Damn the recession! Games still manage to sell and draw literally millions of players in to open up their increasingly tight coffers, now more so than ever. Stamford, Connecticut technology researchers Gartner projects a total of $74 billion spent on gaming for 2011, a growth of over 10 percent when compared against 2010’s expenditures. Additionally, Gartner are reporting that some 75 percent of that total will go towards software alone with profits rising until 2015’s projected estimate of $112 billion. Yes, that reads right – $112 BILLION, as in Carl Sagan B-illion.
Market Trends: Gaming Ecosystem 2011, as the report is being called, also states that the systems and peripherals will give way to the games themselves in total sales (an obvious observation – who buys fifteen sets of $60 worth of controllers?).

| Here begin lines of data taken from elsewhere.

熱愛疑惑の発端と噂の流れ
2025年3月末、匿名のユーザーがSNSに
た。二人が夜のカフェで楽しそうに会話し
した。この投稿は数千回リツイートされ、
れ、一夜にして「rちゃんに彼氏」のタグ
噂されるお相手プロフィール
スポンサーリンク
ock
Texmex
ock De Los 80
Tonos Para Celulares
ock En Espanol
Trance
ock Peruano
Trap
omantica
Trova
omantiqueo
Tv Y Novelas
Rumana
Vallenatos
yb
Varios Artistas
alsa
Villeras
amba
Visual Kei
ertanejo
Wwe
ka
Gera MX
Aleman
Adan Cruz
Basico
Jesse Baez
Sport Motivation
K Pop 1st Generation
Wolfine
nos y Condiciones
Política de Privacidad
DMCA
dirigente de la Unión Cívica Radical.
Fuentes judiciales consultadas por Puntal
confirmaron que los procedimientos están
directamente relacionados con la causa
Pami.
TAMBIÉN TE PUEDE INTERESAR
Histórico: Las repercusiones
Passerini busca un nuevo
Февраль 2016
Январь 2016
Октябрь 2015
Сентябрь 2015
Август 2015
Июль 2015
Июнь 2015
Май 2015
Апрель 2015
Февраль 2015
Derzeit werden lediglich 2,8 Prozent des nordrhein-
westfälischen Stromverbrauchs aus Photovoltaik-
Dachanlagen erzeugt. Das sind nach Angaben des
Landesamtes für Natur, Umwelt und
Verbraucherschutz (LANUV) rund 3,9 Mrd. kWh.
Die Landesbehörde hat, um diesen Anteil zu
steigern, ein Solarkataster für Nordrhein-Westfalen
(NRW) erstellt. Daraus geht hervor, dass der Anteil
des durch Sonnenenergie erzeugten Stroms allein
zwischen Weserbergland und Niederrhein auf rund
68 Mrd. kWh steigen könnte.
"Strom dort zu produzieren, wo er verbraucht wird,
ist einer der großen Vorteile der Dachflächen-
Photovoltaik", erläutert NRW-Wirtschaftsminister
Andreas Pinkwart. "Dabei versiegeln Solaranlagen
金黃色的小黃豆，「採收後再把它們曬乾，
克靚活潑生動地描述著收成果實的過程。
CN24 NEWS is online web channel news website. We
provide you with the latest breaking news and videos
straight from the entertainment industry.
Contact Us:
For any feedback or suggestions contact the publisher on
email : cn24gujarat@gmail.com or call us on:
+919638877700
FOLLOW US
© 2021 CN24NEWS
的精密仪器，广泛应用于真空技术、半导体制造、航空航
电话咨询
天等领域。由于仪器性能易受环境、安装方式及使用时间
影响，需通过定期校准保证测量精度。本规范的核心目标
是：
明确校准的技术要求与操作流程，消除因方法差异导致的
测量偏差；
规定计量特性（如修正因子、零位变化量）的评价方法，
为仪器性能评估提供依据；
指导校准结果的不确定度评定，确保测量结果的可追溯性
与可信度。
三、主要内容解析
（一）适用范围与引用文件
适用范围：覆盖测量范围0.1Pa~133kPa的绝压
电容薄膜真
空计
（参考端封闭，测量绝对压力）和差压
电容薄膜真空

Additionally, the rise of micro-transactions and a larger number of pay-for-play/subscription games and services for online MMOs and games are on the rise with a total growth of 27 percent per year until 2015.
“We find that subscription fees are giving way to ‘freemium’ models, in which the game is provided for free to gamers but is monetized through advertising (both in-game advertising and display advertising) and in-game micro-transactions, such as the sale of value-added services or virtual-good purchases,” said Brian Blau, one of the directors of research for Gartner, going on to state that, “This trend is prevailing given the rise of social gaming, in which online gaming is connected to social networking sites and social networking platforms,” showing the true power of companies like Zynga in this Facebook-centric era.
Contributing this reliance on social networks for profit, the market for mobile and tablet gaming has increased as technology has improved. Tuong Nguyen, a principal research analyst for Gartner, explains:
“Mobile games are the most downloaded application category across most application stores. For this reason, mobile gaming will continue to thrive as more consumers expand their use of new and innovative portable connected devices.”
How long until we get 8 gigs of RAM in an iPad to run Fallout 3? And how long until we worry about the Game Ecosystem’s natural resources?